Mais pour le pessimiste tout cela n’a pas beaucoup d’importance.

Israël est un pays en guerre constante et toujours menacé. Les pays et les populations arabes rêvent à se débarrasser de nous à la première occasion. Les attentats sont incessants et accompagnent notre vie quotidienne. Les arabes ne nous accepteront jamais dans cette région.

Les victimes israéliennes du conflit touchent toujours une personne connue ou proche – « soit ton fils soit le mien ». On ne peut promettre à nos enfants des lendemains paisibles. On les élève pour les envoyer sur le champ de bataille – le sacrifice d’Itskhak constamment renouvelé.

Les Israéliens sont partout présentés comme agresseurs et assassins par les médias de mauvaise foi du monde entier et considéré comme tel par les foules, même lorsqu’il s’agit de légitime défense. Cette image propagée par les médias éveille une haine face aux citoyens israéliens et aux habitants juifs des différents états. Peu d’espoir en vue mais surtout une guerre constamment réanimée et une menace nucléaire à l’horizon proclamée à chaque occasion par les dirigeants d’Iran.

La politique politicienne en Israël est d’un niveau minable, une vision à court terme, des conflits d’honneur, une préoccupation constante de réputation et de postes d’influence, des luttes intestines entre courants politiques menées au dépend de l’avenir du pays.

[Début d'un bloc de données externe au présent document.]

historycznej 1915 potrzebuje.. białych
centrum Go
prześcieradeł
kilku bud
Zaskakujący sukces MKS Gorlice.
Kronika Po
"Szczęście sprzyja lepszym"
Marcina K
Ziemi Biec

La séduction des hommes politiques et des administrateurs du ministère de l’économie pour une politique économique ultralibérale a des répercussions lamentables: les 20 familles les plus riches du pays n’en finissent pas de s’enrichir avec la complicité de l’état et au dépend des couches faibles et moyennes; une partie importante de la population, près de 20%, vie au dessous du seuil de pauvreté dont 34% des enfants d’Israël.

Des affaires de détournements de fonds et de corruptions d’hommes d’état ou de personnel d’administration publique déferlent régulièrement la chronique.

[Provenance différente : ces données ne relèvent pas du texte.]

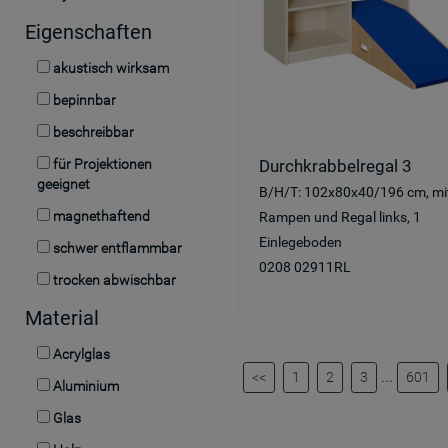
Eigenschaften
akustisch wirksam
bepinnbar
beschreibbar
für Projektionen
Durchkrabbelregal 3
geeignet
B/H/T: 102x80x40/196 cm, mi
magnethaftend
Rampen und Regal links, 1
Einlegeboden
schwer entflammbar
0208 02911RL
trocken abwischbar
Material
Acrylglas
...
<<
1
2
3
601
Aluminium
Glas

Plus de 250 000 travailleurs immigrés ou réfugiés se sont installés en Israël avec leurs familles, qu’il est tout aussi difficile d’intégrer que d’expulser. Population qui s’accroit de jour en jour.

La croissance démographique des populations orthodoxes, de leur influence et de leur prétention à imposer un mode vie religieux à l’état israélien, ainsi qu’une mainmise des partis religieux sur le budget de l’état représentent une menace constante sur l’avenir de la société civile.

L’état manifeste une incapacité déplorable à appliquer la loi dans les territoires occupés ce qui encourage l’audace des « colons » à s’opposer violemment à tout compromis.

La préoccupation maladive des médias à augmenter leur audience les réduit à émettre à un très bas niveau, quitte à mettre les faits divers en premières lignes, à transformer toute affaire banale en sensation, à « arranger » la réalité afin de la rendre plus attractive, à exagérer la description des faits afin de continuer à exciter un public de plus en plus difficile à satisfaire.

Voila, tout ceci – les points de vue optimiste et pessimiste – caractérise la société israélienne, mais son dynamisme, sa souplesse, les valeurs sociales profondes de sa population, peuvent permettre d’espérer que même si les problèmes de base ne seront pas résolus d’ici peu le pays continuera à évoluer et se rapprocher de son idéal: « être par ses valeurs et ses capacités une société exemplaire pour le reste du monde ».